For Wolves, the game was well and truly up and the Barcelona coach Helenio Herrera basked in the aggregate annihilation of 9-2 to deliver this parting shot: “You in England are playing now in the style we Continentals used many years ago with much physical strength, but no method, no technique.” 

It was a damning indictment that added insult to injury but it was a wholly accurate and considered professional assessment. 

In the following season, with no European Cup to stir the imagination, Wolves had the consolation of becoming England’s first representative in the inaugural European Cup Winners Cup. But only ten teams entered and Wolves merely had to win one tie to book a place in the semi-final. 

Interest was luke-warm. After losing 2-0 in Vienna to FK Austria when, by conservative estimates, Wolves hit the woodwork five times, only 31,000 turned up at Molineux for the second leg. 

John Kirkham deputised for the indisposed Ron Flowers and scored a couple in a 5-0 blitz that was every bit as easy as the score indicates. 

Clearly, though, this was not the big stage that Wolves had been so used to performing on and the fact there was a seven-week gap between the two legs seemed indicative that this competition was hardly a priority. 

The Molineux match programme hardly gave a ringing endorsement: “In recent seasons, there has been so much new on offer at Molineux that there seems little fresh to be offered. Nevertheless, we have found something thanks to the Cup final victory in May. 

“That gave us the right of entry into the new Cup of European Cup Winners and tonight we have the honour of introducing the new competition to Wolverhampton. 

“There are the sceptics who feel the new cup has not much chance against the competition provided by the now fabulous European Cup but there has to be a beginning and, as we were taught at school, large oaks from little acorns grow. Tonight, therefore, we may be watching the start of something big.” 

The semi-final was memorable because of Wolves’ opponents, Glasgow Rangers. It was to be the first Anglo-Scottish meeting in European competition and Rangers were hell-bent on avenging the hideous 9-3 drubbing England had inflicted on Scotland at Wembley only days previously. 

I can still picture the grainy black and white images of the Ibrox clash as the BBC covered the game. Wolves were heading for a not insurmountable 1-0 deficit when, late on, Eddie Clamp was fatally caught in possession and allowed Ralph Brand to double the home team’s advantage. 

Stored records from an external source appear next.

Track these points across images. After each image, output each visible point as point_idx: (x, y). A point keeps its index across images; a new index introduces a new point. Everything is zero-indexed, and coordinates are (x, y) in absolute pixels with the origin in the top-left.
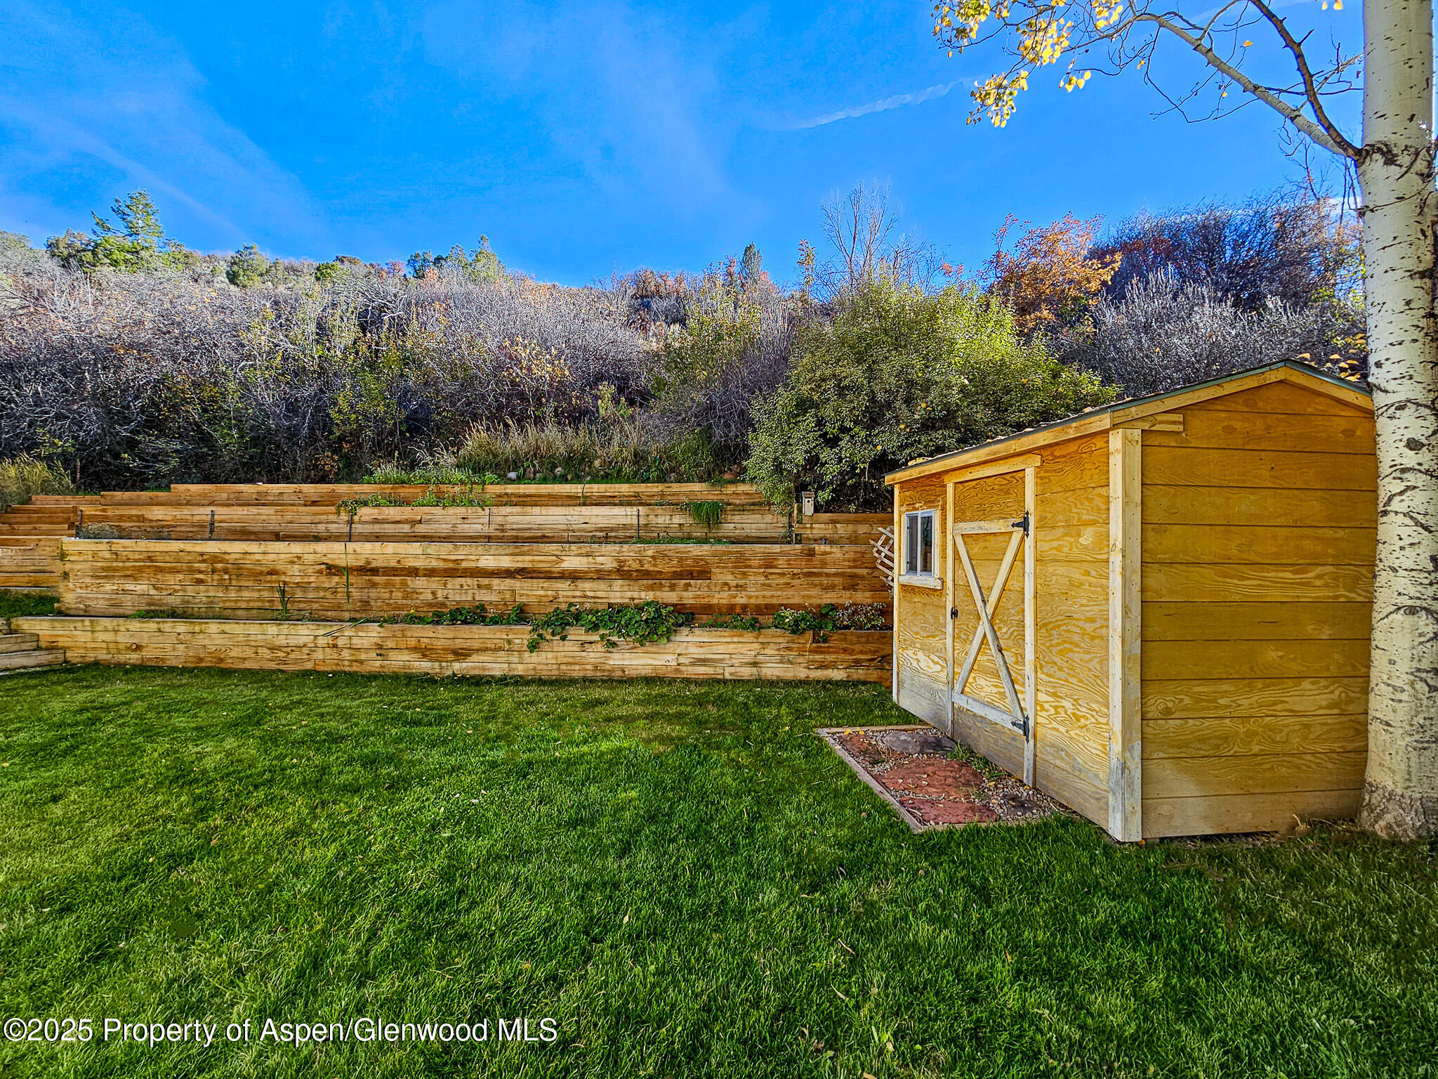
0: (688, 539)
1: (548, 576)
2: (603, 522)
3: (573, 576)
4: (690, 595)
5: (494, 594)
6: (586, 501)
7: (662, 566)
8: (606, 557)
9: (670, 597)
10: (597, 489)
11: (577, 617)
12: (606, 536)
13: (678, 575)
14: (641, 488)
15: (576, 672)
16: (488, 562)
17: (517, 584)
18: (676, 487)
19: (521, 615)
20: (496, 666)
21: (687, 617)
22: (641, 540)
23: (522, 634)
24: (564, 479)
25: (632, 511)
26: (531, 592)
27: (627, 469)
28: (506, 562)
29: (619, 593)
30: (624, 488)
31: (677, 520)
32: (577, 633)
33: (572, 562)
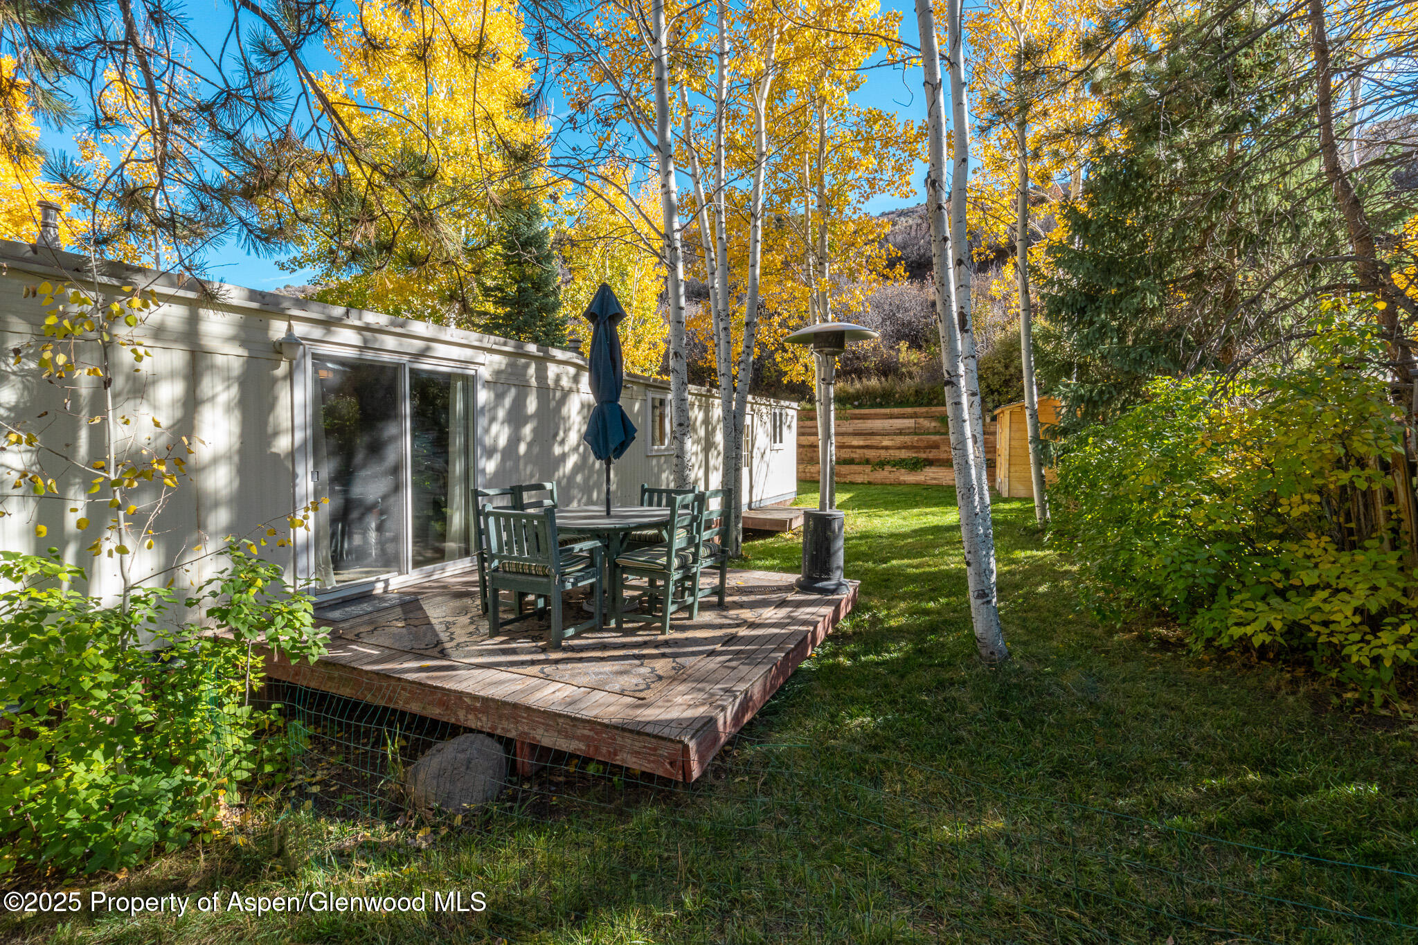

Staggeringly, almost 80,000 fans attended in Glasgow, with just 45,000 at Molineux three weeks later – 10,000 fewer than for each of the three European Cup games on the ground in the previous season. 

Trouble for Malcolm Finlayson and Wolves against Glasgow Rangers at Molineux.

The gate was boosted, too, by a huge influx of Scots, with a minority intent on mayhem. Rangers led at half-time and deservedly reached the final despite an equaliser from Broadbent. 

I remember leaving the North Bank that night clutching my father’s hand tightly. At the exit, he wished a Rangers fan all the best for the final. The Scot responded magnanimously; some scenes had been ugly but most Rangers fans were not looking for trouble. 

And, on that anti-climactic note, Wolves and competitive European football went their separate ways for the best part of 11 years until Academica Coimbra arrived in town for a first-round UEFA Cup tie. 

In the meantime, with Wolves in serious decline, a feeble attempt was made in December, 1962, to recreate the dramatic events of eight years previously when a pale shadow of a Honved team returned to Molineux. 

Despite the obvious comparisons and the best efforts of a sparse crowd to rekindle an atmosphere that no longer existed, a turgid floodlit travesty of a match fell flat on its face as two teams hopelessly overshadowed by their supreme predecessors played out a 1-1 draw. Some memories are best treasured by being left well alone.